長くお付き合いのある出版営業さんが、この度独立することになった。「新しい会社の名前をつけて欲しい」という大役を仰せつかる。彼女の細やかな仕事ぶりと、ぱっとその場があたたかくなるタンポポみたいな人柄を思う。さて、どんな名前がいいだろう。

私の名前の候補は「加恵」だったらしい。『華岡青洲の妻』(新潮社、有吉佐和子著)を読んだ母が、青洲の奥様の名前を気に入ったのだ。けれど姓名判断で「お母さんのつけたい名前だと、この子はすぐ死にますよ」と言われたらしく、そこで候補にあがったのが「理恵」と「紅仁子」だった。父のお姉さんが、恵さんといって早くに亡くなったこともあり、私の名前は消去法で「紅仁子」になった。一週間ほど私は「くにちゃん」と呼ばれていたが、どう気が変わったのか「理恵でいいよ。理恵で」と父が出生届を出したのだった。

こうして、私は「理恵」としての人生を歩むことになった。姓名判断で言われた通り死ぬことは今のところ回避してるし、「理想に恵まれ、お金に困らない名前なのよ。姓名判断で見てもらったんだから、間違いない!」と母に言われ続けてきた。ずっとそう信じて生きてきた。27歳の誕生日までは……。「理恵ちゃん! 命名の紙が出てきたー」と母。
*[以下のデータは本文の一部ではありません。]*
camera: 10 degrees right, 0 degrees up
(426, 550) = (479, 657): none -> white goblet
墨で書かれたその名前をよく見ると……字が違う。理恵だけど、違う。「恵」が旧字なのだ。母は「今から使えばいいじゃない。芸名とかで」と笑っていたけど、笑えないよね。芸名ってなんだよ。運のいい名前じゃなかったの? 画数って、絶対関係あるよね! 投げやりに出生届を出し、字を間違えた父を恨む。

もし「加恵」になっていたら、長くは生きられなかったのかな、とか。小説のように、嫁姑問題で苦しんでたのかな、とか。時々考えないこともない。「加恵」や「紅仁子」と呼ばれている人生は、今とはきっと全然違っているだろう。名前ってそういう力があるものだ。クラスに4人もいるありふれた名前だったから、ずっと「さやか」とか「のぞみ」とか、三文字の名前に憧れていた。でも、こうやって長く付き合ってきた今、「理恵」以外考えられない。「理恵」としての人生を歩んできたのだなとしみじみ思う。
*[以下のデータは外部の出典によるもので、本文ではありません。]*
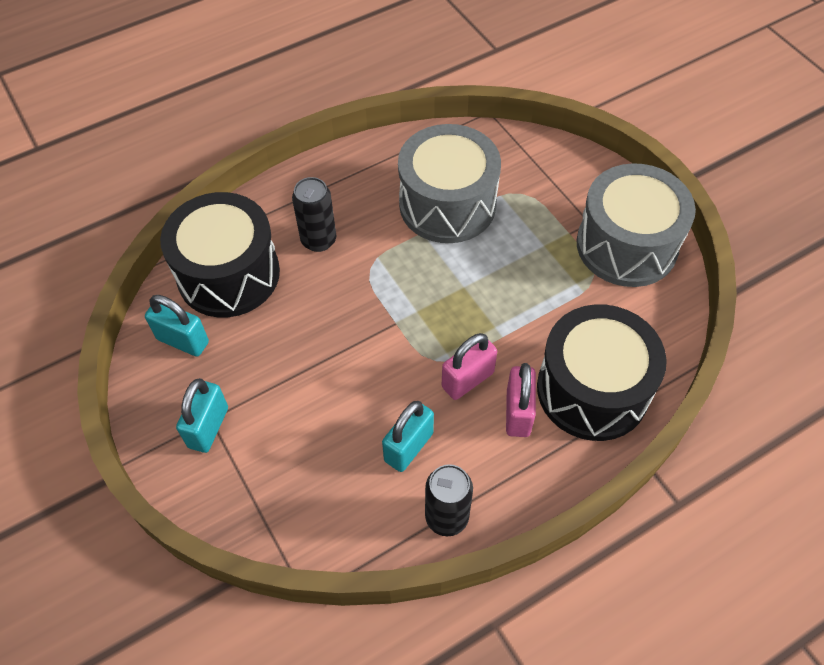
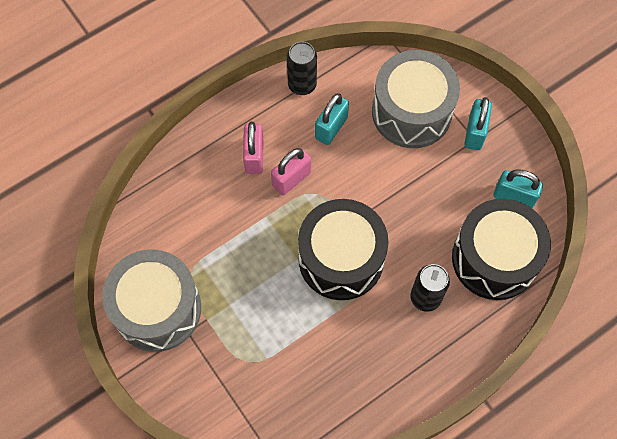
camera: 175 degrees right, 10 degrees up
(447, 204) = (315, 344): grey drum -> grey drum (411, 112)
(592, 389) = (199, 177): black drum -> black drum (341, 259)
新しい一歩を踏み出すのにふさわしい会社名。彼女の笑顔とともに私の頭のなかに浮かんだ。ああ、絶対コレだ。間違いない。急いで電話をする。「すごい! ピッタリです!」とうれしそうな声にまっさらのはじまりを感じる。名前に命が宿る瞬間に立ち会った気がした。おめでとう! 心から応援しています。